Миграция с использованием ADMT из домена wind.old в samba.new
Подготовка к миграции:
- Для выполнения миграции необходимо настроить двустороннее доверительное отношение между доменами wind.old и samba.new. Подробное описание процесса можно найти в статье по следующей ссылке:Настройка доверительных отношений между доменами.
- На контроллере домена Windows Server 2016 необходимо установить SQL Server 2016 Express. Скачать можно по следующей ссылке: SQL Server 2016 Express.
- После установки SQL Server, нужно установить ADMT 3.2 (Active Directory Migration Tool). Скачайте его по следующему адресу:ADMT 3.2.
- Установите и запустите Password Export Server в сервисах Windows. Инструкции и скачивание доступны по ссылке: Password Export Server.
- Администратор домена wind.old должен быть добавлен в группу «Администраторы» в домене samba.new в разделе «Builtin».
Миграция подразделений
В ADMT не предусмотрена возможность миграции подразделений (OU). Однако подразделения можно экспортировать. Для этого необходимо выполнить следующие шаги:
- На контроллере домена Windows Server 2016 с помощью утилиты ldifde создадим файл для экспорта, содержащий информацию о подразделениях в домене wind.old.
- Для этого выполните следующую команду:
C:\Users\Администратор> ldifde -f C:\OUExport.ldif -d "DC=wind,DC=old" -p subtree -r "(objectClass=organizationalUnit)" -l "dn,objectClass" Подключение к "DC1.wind.old" Вход от имени текущего пользователя с помощью SSPI Экспорт каталога в файл C:\OUExport.ldif Поиск элементов... Записываются элементы... 3 элементов экспортировано Команда успешно выполнена
- Для этого выполните следующую команду:
- Полученный текстовый файл OUExport.ldif необходимо отправить на контроллер домена ALT Server, воспользовавшись общим диском или любым другим доступным способом передачи файлов.
- Для работы с файлом OUExport.ldif в новом домене, необходимо внести изменения в файл. В файле OUExport.ldif необходимо удалить информацию о подразделении Domain Controllers во избежание конфликтов при экспорте, а также заменить имя домена.

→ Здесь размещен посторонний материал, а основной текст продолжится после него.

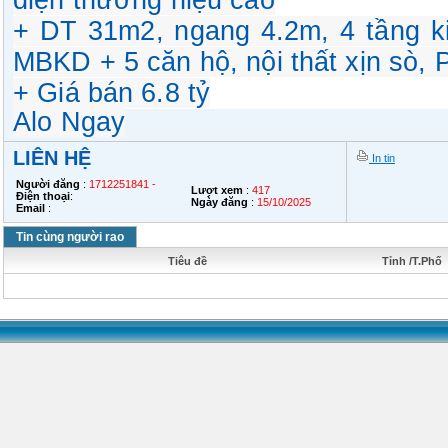
diện thương hiệu cao
+ DT 31m2, ngang 4.2m, 4 tầng k
MBKD + 5 căn hộ, nội thất xịn sò,
+ Giá bán 6.8 tỷ
Alo Ngay
LIÊN HỆ
In tin
Người đăng
:
1712251841 -
Lượt xem
:
417
Điện thoại
:
Ngày đăng
:
15/10/2025
Email
:
Tin cùng người rao
Tiêu đề
Tỉnh /T.Phố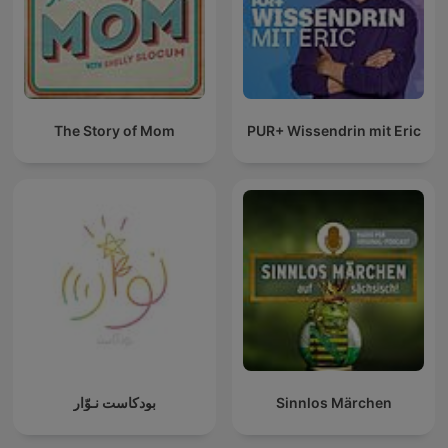
The Story of Mom
PUR+ Wissendrin mit Eric
بودكاست نـوّار
Sinnlos Märchen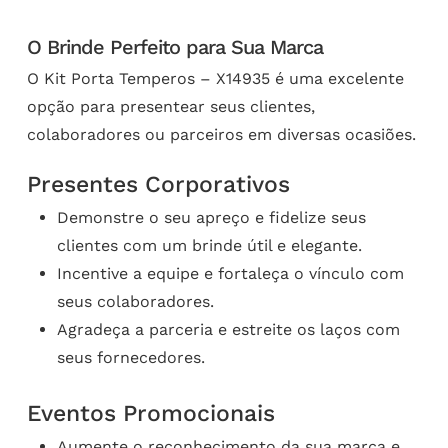
O Brinde Perfeito para Sua Marca
O Kit Porta Temperos – X14935 é uma excelente
opção para presentear seus clientes,
colaboradores ou parceiros em diversas ocasiões.
Presentes Corporativos
Demonstre o seu apreço e fidelize seus
clientes com um brinde útil e elegante.
Incentive a equipe e fortaleça o vínculo com
seus colaboradores.
Agradeça a parceria e estreite os laços com
seus fornecedores.
Eventos Promocionais
Aumente o reconhecimento da sua marca e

Для замены имени домена выполните следующую команду в PowerShell:
(Get-Content -Path "C:\OUExport.ldif") -replace "wind", "samba" -replace "old", "new" | Set-Content -Path "C:\OUExport.ldif"- Пример содержания файла до изменений:
dn: OU=Domain Controllers,DC=wind,DC=old changetype: add objectClass: top objectClass: organizationalUnit dn: OU=OU1,DC=wind,DC=old changetype: add objectClass: top objectClass: organizationalUnit dn: OU=OU2,DC=wind,DC=old changetype: add objectClass: top objectClass: organizationalUnit
- Пример содержания файла после изменений:
dn: OU=OU1,DC=samba,DC=new changetype: add objectClass: top objectClass: organizationalUnit dn: OU=OU2,DC=samba,DC=new changetype: add objectClass: top objectClass: organizationalUnit
- Пример содержания файла до изменений:
- После выполнения всех необходимых изменений в файле можно произвести импорт данных в новый AD. Для этого откройте командную строку от имени администратора и выполните следующую команду:
C:\Users\Администратор> ldifde -i -f C:\OUExport.ldif Connecting to "DC2.samba.new" Logging in as current user using SSPI Importing directory from file "C:\OUExport.ldif" Loading entries... 2 entries modified successfully. The command has completed successfully- В выводе видно, что 2 записи успешно обновлены, и команда завершена без ошибок. Также в RSAT (Remote Server Administration Tools) можно увидеть подразделения из старого домена.
- Миграция подразделений OU1 и OU2 успешно выполнена.